The California Supreme Court v State Board of Equalization recently upheld the Court of Appeals decision in Beatrice Company. In this decision, it was held that assets transferred to a commencing corporation constitute taxable sales when the transferee assumes liability.
Background
Regulation 1595 states that transfers of assets to a commencing corporation must be solely in exchange for stock in order to be exempt. When encumbered assets or other liabilities are transferred to a commencing corporation in exchange for stock in that corporation, it has been the Board’s opinion the asset transfer is not “solely in exchange of stock.” The assumption of debt by the transferee constitutes consideration to the transferor.
This was challenged by Macrodyne Industries and by Cal Metal Corp. In the Macrodyne case, (Macrodyne Industries v State Board of Equalization (1987) 192 Cal App. 3d 579), the Court of Appeals found that Macrodyne’s transfer of assets to its existing subsidiaries was exempt. Although the subsidiaries assumed the liabilities of the transferred divisions, Macrodyne remained jointly liable for the same liabilities after the transfer. The Appellate Court wrote:
“Since the transfer of the divisions to the subsidiaries had no effect on the liability of Macrodyne, no benefit
was conferred upon Macrodyne by the transfer. There being no consideration, there could be no sale. Where
there is no sale, no sales tax may be imposed.”
In the Cal Metal case (Cal Metal Corp. v State Board of Equalization (1984) 161 Cal App. 3d 759), the court found “the assumption of liability owed by a transferor of property can constitute the consideration of the transfer.” Cal Metal was held as making a taxable transfer even though they also were jointly liable.
The California Supreme Court granted Beatrice’s petition for review in order to resolve the apparent conflict in the above decisions.
In the decision of Beatrice, the Supreme court writes:
“An Agreement to assume liabilities is a contractual promise to perform the obligations of another. If
supported by consideration, it is enforceable notwithstanding the continuing primary liability of the
promisee for the same obligation. It is a benefit to the promisee because the promisee may compel the promisor to
perform, or, if the promisor does not do so, recover damages from the promisor in the amount or value of the
obligations it is compelled to satisfy as the primary obligor. This right to compel another to fulfill the
promisee’s obligations arises from the assumption agreement. That agreement therefore has value equal to
the cost to the promisee of paying its debts or fulfilling its obligations. That value constitutes
consideration within the meaning of section 6006 and Civil Code section 1605….The assumption of liabilities
by Standard Dry Wall (its newly formed subsidiary) constitutes consideration for the transfer of assets from
Beatrice. To the extent that it is inconsistent with this holding, Macrodyne is disapproved.”

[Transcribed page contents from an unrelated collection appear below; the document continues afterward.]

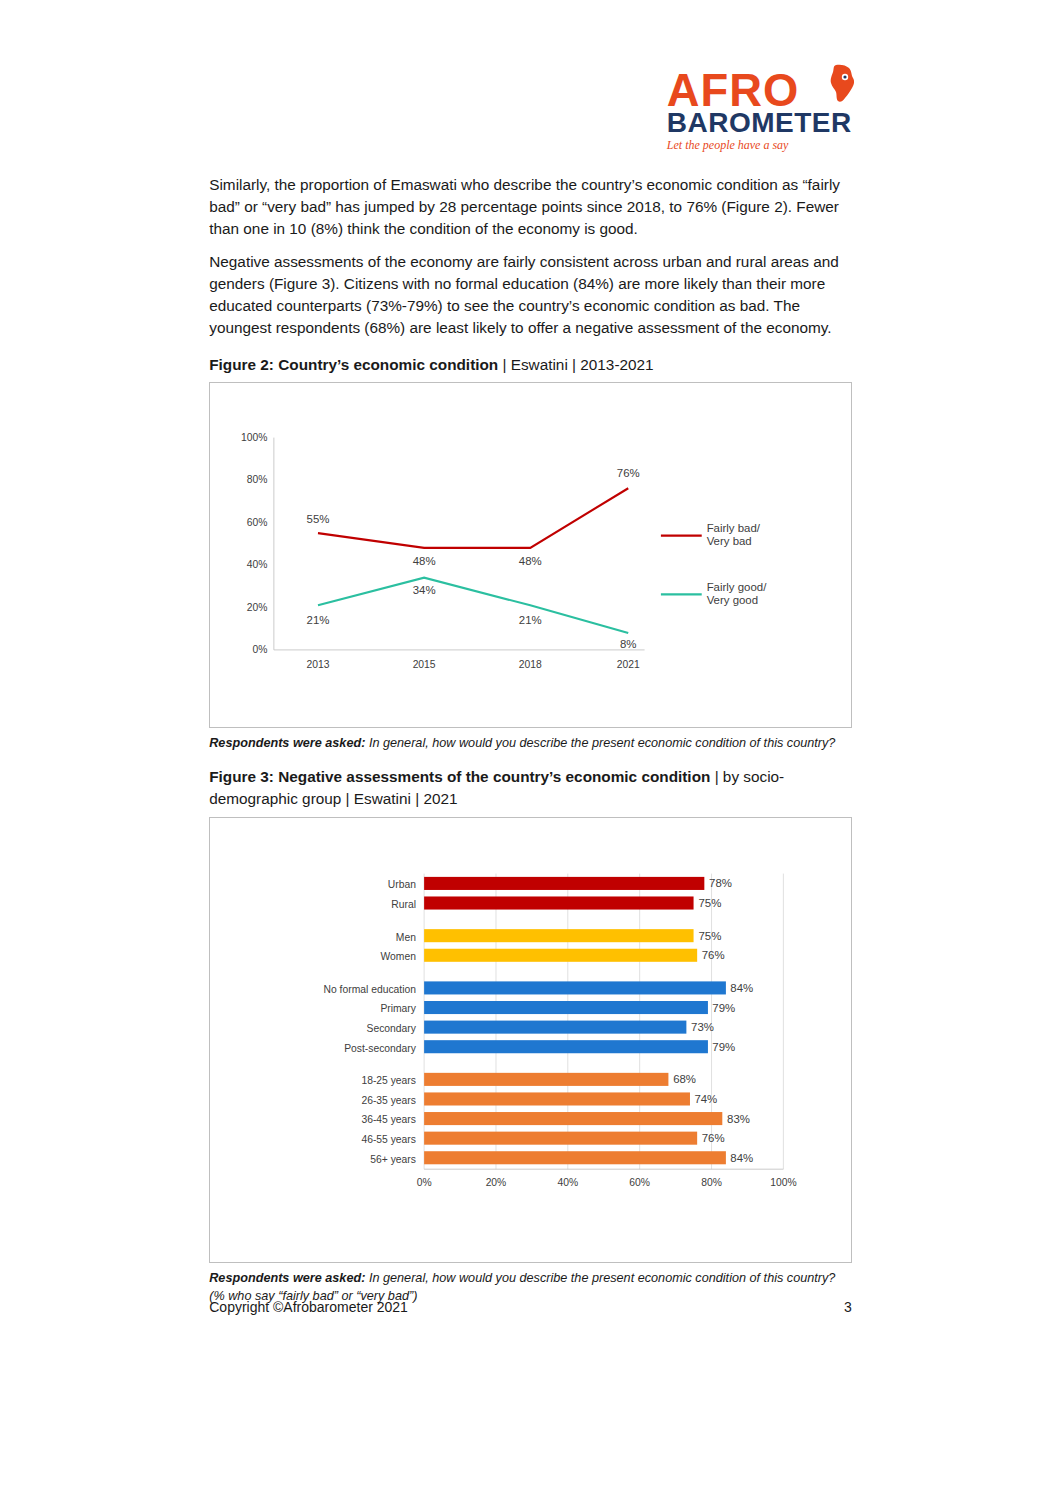AFRO BAROMETER Let the people have a say
Similarly, the proportion of Emaswati who describe the country’s economic condition as “fairly bad” or “very bad” has jumped by 28 percentage points since 2018, to 76% (Figure 2). Fewer than one in 10 (8%) think the condition of the economy is good.
Negative assessments of the economy are fairly consistent across urban and rural areas and genders (Figure 3). Citizens with no formal education (84%) are more likely than their more educated counterparts (73%-79%) to see the country’s economic condition as bad. The youngest respondents (68%) are least likely to offer a negative assessment of the economy.
Figure 2: Country’s economic condition | Eswatini | 2013-2021
100% 80% 60% 40% 20% 0% 2013 2015 2018 2021 Bad line: 55,48,48,76 (y = 280 - value*2.6) 55% 48% 48% 76% 21% 34% 21% 8% Fairly bad/ Very bad Fairly good/ Very good
Respondents were asked: In general, how would you describe the present economic condition of this country?
Figure 3: Negative assessments of the country’s economic condition | by socio-demographic group | Eswatini | 2021
Urban Rural Men Women No formal education Primary Secondary Post-secondary 18-25 years 26-35 years 36-45 years 46-55 years 56+ years 78% 75% 75% 76% 84% 79% 73% 79% 68% 74% 83% 76% 84% 0% 20% 40% 60% 80% 100%
Respondents were asked: In general, how would you describe the present economic condition of this country? (% who say “fairly bad” or “very bad”)
Copyright ©Afrobarometer 2021 3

The Supreme Court left no doubt that in their opinion the lower court erred in the Macrodyne case. As I mentioned in the last Sales and Use Tax Seminar (and now it is official), do not plan around Macrodyne!
San Diego Taxpayers
As you may know, the San Diego Justice Facility Tax collected from January 1, 1989 to February 13, 1992 was declared unconstitutional by the California Supreme Court on February 14, 1992. The State Board of Equalization recently published various ads, etc indicating that purchasers who paid this tax either directly to the board (use tax) or to a California seller (sales tax reimbursement) would be entitled to a refund. They stated the refund claim should be mailed no later than December 31, 1994 and should be for a minimum of $25 ($5,000 worth of purchases). On January 7, 1994, a restraining order was issued by the Superior Court of San Diego County stopping the State Board of Equalization from advising taxpayers on the procedures for filing claims for refund for this tax. Apparently, the debate is over the $5,000 minimum purchase amount as well as how to refund the excess amount left after all refund claims are satisfied. The State Board of Equalization is appealing this order and will advise taxpayers through local newspapers on the refund procedure. It is apparent that a refund is forthcoming and in the interim consumers should gather receipts for purchases during this period.